Dan Coleman's quartet, the newer of the two, is actually the more conservative. He wrote it expressly for the Cypress Quartet to launch its ongoing "Call and Response" project.

"We had seen throughout the quartet literature all sorts of interesting connections, where the composers are almost speaking to each other through their music." says Stone. "So we decided to do this series of programs where we'd play two older quartets where we see this happening, and then commission a composer to write a response to this dialogue."

The initial program, first performed two years ago, consisted of Mozart's K. 464 quartet, followed by Beethoven's Opus 18 Number 5, which was inspired by Mozart's themes and overall structure. Then came Coleman's Quartetto Ricercare, which not only takes up the variation form employed by both Mozart and Beethoven, but also comments on music written during the intervening two centuries.

"I tried to do something kind of eccentric," Coleman says. "So many classical concert programs, especially at chamber-music concerts, read like menus of the centuries--you get something from the 18th century, and then something from the 20th, and then go back and pick up something from the 19th. Audiences are used to getting this stylistic prism, so I wanted to do it all in one piece, to write something through the prism of the 19th and 20th centuries. There are variations that sound to my ears like Brahms and Dvorák, and some others are like Britten and Stravinsky."

Coleman says that you don't need to know Mozart and Beethoven in order to understand his Quartetto Ricercare. "I tried to write a piece that exists in its own world," he says. This week, Coleman's world will intersect not only with Asia's String Quartet No. 2 but with Maurice Ravel's Sole, beloved quartet of 1903.

Young though he was, Coleman already felt self-assured writing for strings. "I'd had an association with Metamorphosen, a string orchestra in Boston, since I was 21, so I was very comfortable with the string instruments technically," he says. "A lot of people's first string quartets can be self-conscious and nervous, because they think they have a lot to prove. But I tried to be as unself-conscious as I could and just wrote music I wanted to hear in the medium and not care if people took it seriously or not."

And how successful do the quartet members think Coleman was at writing for their instruments? "Well, music can be great without being really idiomatic for strings," Stone says cautiously. "Mendelssohn is idiomatic for strings, but Beethoven is not, so I'd say that Dan's music is less idiomatic than Mendelssohn but more idiomatic than Beethoven. Dan understands string instruments very well. He used to date a really incredible violinist, and he has the sound in his head and he knows what the instrument can do."

As for Asia, "I'd written one string quartet before," he says, "so I had a good idea of what to do, but being a trombone player does not prepare you for the complexity of writing for strings. I had to go back and redefine some phrase markings, to make it more clear what was going on."

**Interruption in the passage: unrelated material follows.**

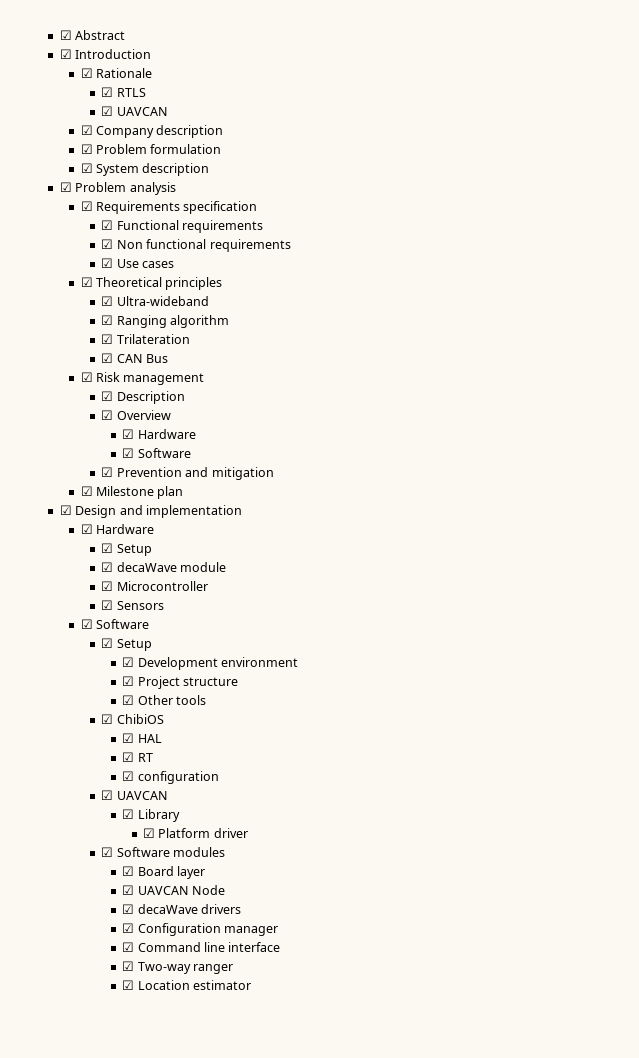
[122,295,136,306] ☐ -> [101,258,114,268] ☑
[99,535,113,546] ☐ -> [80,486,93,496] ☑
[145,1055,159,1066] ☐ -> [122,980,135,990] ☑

The result, as Stone has pointed out, is a challenge, but that doesn't put the players off. "We work really hard on these pieces and then reserve judgment on them until after at least one performance," he says. "You can get mad at a piece, especially when it exposes your weakness, but we just fight through that and not let it affect how we look at it. Our first reaction to Dan Asia's quartet is that it's a wonderful piece."